PARIS 29 de Septiembre -2012 Sala Olimpia
Roscoe Beck, director musical y estratega de los sentidos, hubo de recolocar sus piezas. La baja de Dino Soldo, el hombre del viento, le ha obligado a apuestas audaces. Javier Mas cambia su número diez por otro menos relevante. Lo ha cedido a un joven pupilo suyo, moldavo afincado en Barcelona, de formación y desempeño rigurosamente clásicos. Él, desde su silla, tiene la responsabilidad de suplir a Soldo, el músico que miraba las sillas con desdén, y de transformar el mensaje musical, y de adelantar al propio Mas.
El resultado rasga el estilo mediterráneo y entrega clasicismo. Aquel momento estelar, aquella exhibición arabesca introduciendo "Who by fire" suena ahora a guitarra clàsica, aun con el soporte de esa hermosa guitarra negra que Cohen arpegia a bajo volumen y a intensa cadencia, concentrando su mirada en el "pastor de las cuerdas",.
A la izquierda de Cohen antes sólo había una silla. Ahora goza de toda una sección de cuerda. Escoltan al violín de Bublitchi, Mas y un guitarrista tranquilo, tejano y bregado al lado de Lyle Lovett en los sonidos de su tierra, que no llega a levantarse, ni siquiera para rendir tributo al partisano. Fue presentado en "Bird on a wire"..
"On vous donnera tout ce qu'on a", obviedad de Cohen al terminar "Dance me... y respuesta al regalo de una audiencia levantada de sus asientos aplaudiendo entusiasta su irrupción en el escenario antes de cantar, sin las emociones aún alteradas.
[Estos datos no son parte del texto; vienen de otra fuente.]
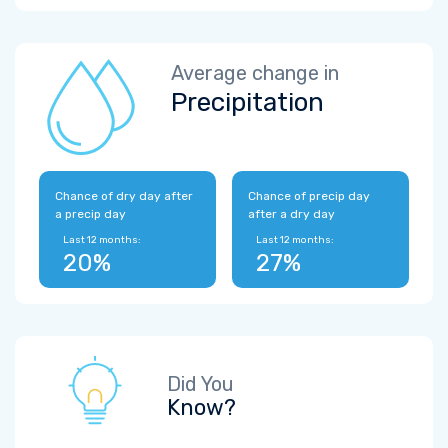
Average change in
Precipitation
Chance of dry day after
Chance of precip day
a precip day
after a dry day
Last 12 months:
Last 12 months:
20%
27%
Did You
Know?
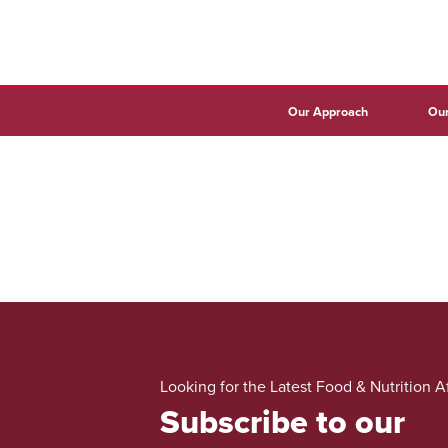
Our Approach
Our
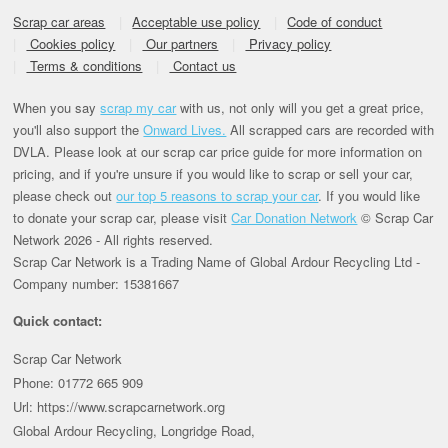
Scrap car areas
Acceptable use policy
Code of conduct
Cookies policy
Our partners
Privacy policy
Terms & conditions
Contact us
When you say
scrap my car
with us, not only will you get a great price,
you'll also support the
Onward Lives.
All scrapped cars are recorded with
DVLA. Please look at our scrap car price guide for more information on
pricing, and if you're unsure if you would like to scrap or sell your car,
please check out
our top 5 reasons to scrap your car
. If you would like
to donate your scrap car, please visit
Car Donation Network
© Scrap Car
Network 2026 - All rights reserved.
Scrap Car Network is a Trading Name of Global Ardour Recycling Ltd -
Company number: 15381667
Quick contact:
Scrap Car Network
Phone: 01772 665 909
Url: https://www.scrapcarnetwork.org
Global Ardour Recycling, Longridge Road,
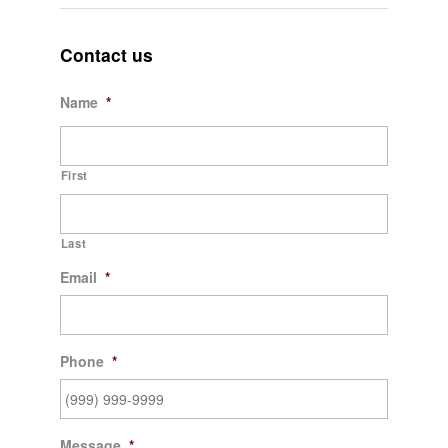
Contact us
Name
*
First
Last
Email
*
Phone
*
Message
*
De nuevo las sillas, hasta las hermanas Webb se sientan para entonar Sisters of Mercy. En contraposiciòn Gayol sube sus volúmenes y hace notar su bombo y su chaston en Everybody knows, no se sabe si por la acústica de la vieja sala Olympia o por voluntad de los ingenieros .Sharon Robinson habla de su vida secreta, de la que coexiste con la pública y con la privada y Hattie Webb alcanza categoría de solista en Waiting for a Miracle en un brillante duo de intensidades tonales contrapuestas con Cohen.
Anthem cierra la primera parte. El violín no consigue aquella plenitud del sonido, aquella producciòn modèlica de hace unos meses. Y Cohen presenta a todos. Con Beck repara en nuevos calificativos. Amigo, veterano y víctima. Se va saltando porque dice estar trabajando por una sonrisa.
Tras el descanso, los mismos ambientes, propiciados por los dos "novatos". Pareciera uno estar en una cantina de Texas cuando suena Heart with no Companion. La esposa que agitanaron la bandurria de Mas y los clarinetes de Soldo pierde raza.
El partisano es memorable. La banda se alinea con solemnidad. Larsson coge el acordeòn. Las estrofas en francès ponen en pié a la audiencia que estalla Cuando escucha "J'ai la France entiere". Esos mismos andares militares, menos solemnes, se revelan tambièn en Democracy. Recoge el testigo Sharon Robinson cantando Alexandra leaving y Hattie Webb de nuevo es solista en Take this Waltz.
Y Cohen desea a sus fieles que encuentren al regresar a sus casas el cobijo de familia y de sus amigos, o el consuelo y disfrute de su soledad. Y habla de su sombrero como màscara que afronta la vejez. Sus ojos brillan. Ni rastro de ese tono claro y apagado, quemado por la luz que antecede al final.